Absolutamente. O que posso fazer? Tento discretamente não ser assim, mas é mais forte do que eu. Há um filme muito giro do Truffaut chamado “L’homme qui aimait les femmes” e eu sou um pouco como ele: morreu atropelado por um Porsche quando ia a olhar para as pernas de uma mulher. [risos] Há piores maneiras de morrer.
Isso já lhe valeu chatices?
Não, porque ao mesmo tempo sou impecável.
Porque foi sempre tão importante para si manter-se em Portugal, apesar de ter uma carreira bastante consolidada no estrangeiro?
Porque sou português e gosto de estar aqui. Já me desafiaram várias vezes para sair, mas esta é a minha base. Se bem que, hoje em dia, se não tivesse tanta coisa para levar comigo, pirava-me. Isto é um país sem futuro. Estou zangado com Portugal. Os portugueses, de uma maneira geral, são medíocres. E somos chefiados por uma cambada de medíocres. Somos pouco ambiciosos e muito coitadinhos. E digo isto mas sempre lutei por Portugal. Nunca quis ser um daqueles artistas estrangeirados que vivem em Paris mas vêm a Portugal fazer exposições. Sempre preferi ser o que ia a Paris fazer exposições.
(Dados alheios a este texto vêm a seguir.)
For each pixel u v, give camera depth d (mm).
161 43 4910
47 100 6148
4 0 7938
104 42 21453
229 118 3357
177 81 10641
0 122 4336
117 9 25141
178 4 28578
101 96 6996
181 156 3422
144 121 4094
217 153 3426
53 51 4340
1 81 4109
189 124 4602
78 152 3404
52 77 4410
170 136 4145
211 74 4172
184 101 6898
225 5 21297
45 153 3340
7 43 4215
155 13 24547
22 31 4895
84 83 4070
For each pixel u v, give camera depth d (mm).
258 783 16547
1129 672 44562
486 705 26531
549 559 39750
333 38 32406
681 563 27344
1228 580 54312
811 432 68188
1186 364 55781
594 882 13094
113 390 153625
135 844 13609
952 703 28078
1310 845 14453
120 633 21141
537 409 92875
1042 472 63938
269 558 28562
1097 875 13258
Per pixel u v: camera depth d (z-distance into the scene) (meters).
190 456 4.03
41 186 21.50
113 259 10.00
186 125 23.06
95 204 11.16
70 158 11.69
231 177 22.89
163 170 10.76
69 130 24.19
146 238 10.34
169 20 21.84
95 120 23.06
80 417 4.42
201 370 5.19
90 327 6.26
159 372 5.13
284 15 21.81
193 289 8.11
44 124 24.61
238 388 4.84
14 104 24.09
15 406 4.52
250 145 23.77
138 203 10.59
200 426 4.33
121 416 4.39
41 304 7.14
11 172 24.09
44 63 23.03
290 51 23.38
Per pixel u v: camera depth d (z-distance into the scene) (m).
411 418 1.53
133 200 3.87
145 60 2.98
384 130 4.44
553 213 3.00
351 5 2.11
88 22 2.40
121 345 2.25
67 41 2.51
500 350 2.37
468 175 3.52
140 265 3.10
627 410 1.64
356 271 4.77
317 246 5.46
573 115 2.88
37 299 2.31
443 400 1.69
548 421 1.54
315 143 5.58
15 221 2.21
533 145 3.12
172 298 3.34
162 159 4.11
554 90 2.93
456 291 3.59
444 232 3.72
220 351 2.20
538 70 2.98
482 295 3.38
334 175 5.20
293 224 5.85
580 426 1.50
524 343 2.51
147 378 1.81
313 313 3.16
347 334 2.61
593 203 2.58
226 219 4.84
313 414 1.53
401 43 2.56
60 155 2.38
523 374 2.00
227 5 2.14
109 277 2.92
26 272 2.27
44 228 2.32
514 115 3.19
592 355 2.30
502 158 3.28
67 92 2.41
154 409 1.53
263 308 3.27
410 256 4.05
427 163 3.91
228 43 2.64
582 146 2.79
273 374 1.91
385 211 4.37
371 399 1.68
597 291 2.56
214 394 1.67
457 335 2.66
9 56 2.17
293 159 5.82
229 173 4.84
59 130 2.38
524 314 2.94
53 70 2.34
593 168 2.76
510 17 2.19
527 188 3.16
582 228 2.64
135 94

É um dos artistas portugueses mais representado no estrangeiro. Sente esse reconhecimento lá fora?
Sim, sem dúvida. Mas ando nisto há muitos anos.
Quais são os países que lhe são mais queridos?
Os Estados Unidos da América. Quando preciso de recarregar baterias, é para Nova Iorque que vou.
Mesmo depois de terem dito que era um homem que odiava mulheres?
Sim. Essa cena passou-se em Washington. Tive um grupo de mulheres iradas que não queriam que fizesse a exposição porque eu tratava mal as mulheres. Falei com elas e perceberam logo que não era verdade. Não era o misógino ou o marialva que elas achavam que eu era. Expliquei que o que não queria era personalizar as minhas obras e, por isso, retirava a cabeça das mulheres.
Vive bem da arte?
Há quem viva melhor. Neste momento vive-se com mais dificuldades porque a crise também passa pela arte. Vivo tranquilo, não me falta nada. Mas não sou milionário. Tenho 11 galerias espalhadas pelo mundo e vendo uma coisa aqui e outra acolá. É isso que me permite viver. Mas, muitas vezes, as pessoas que têm possibilidades de comprar arte preferem comprar Porsches ou Ferraris, o que é uma estupidez porque basta andar dez metros com o carro que ele já desvalorizou, enquanto a obra de arte valoriza. Mas vivemos num país onde o carro é mais importante do que a obra de arte.
No universo das artes plásticas, quem são as pessoas que marcam a sua vida?
Infelizmente, quase todos já morreram. Um dos meus grandes amigos, quase irmão, foi o Fernando Calhau, que já morreu. E também o Juan Muñoz, que também já morreu; o Michael Tarantino, que já morreu; o Michael Biberstein, que também já morreu. Restam-me dois: o John Baldessari e o Lawrence Weiner.
Essa matemática dos amigos que já morreram mexe consigo?
Nem tanto, porque estes meus amigos não morreram por serem velhos, mas com mortes macacas como um aneurisma ou um cancro ou um AVC enquanto fazia yoga. Os mais velhos ainda não morreram! [risos]
Vai fazer 67 anos, mas toda a gente acha que é muito mais novo. Também se sente mais jovem?
Acho que toda a gente se sente mais jovem. Sinto-me com 18 anos. A minha cabeça ainda funciona como se tivesse 18 anos. Tenho o mesmo entusiasmo que tinha. E continuo a trabalhar para revolucionar.
Nunca pensa no fim?
Porra, não! Farei os possíveis para não morrer mas, se acontecer, que seja o mais tarde possível.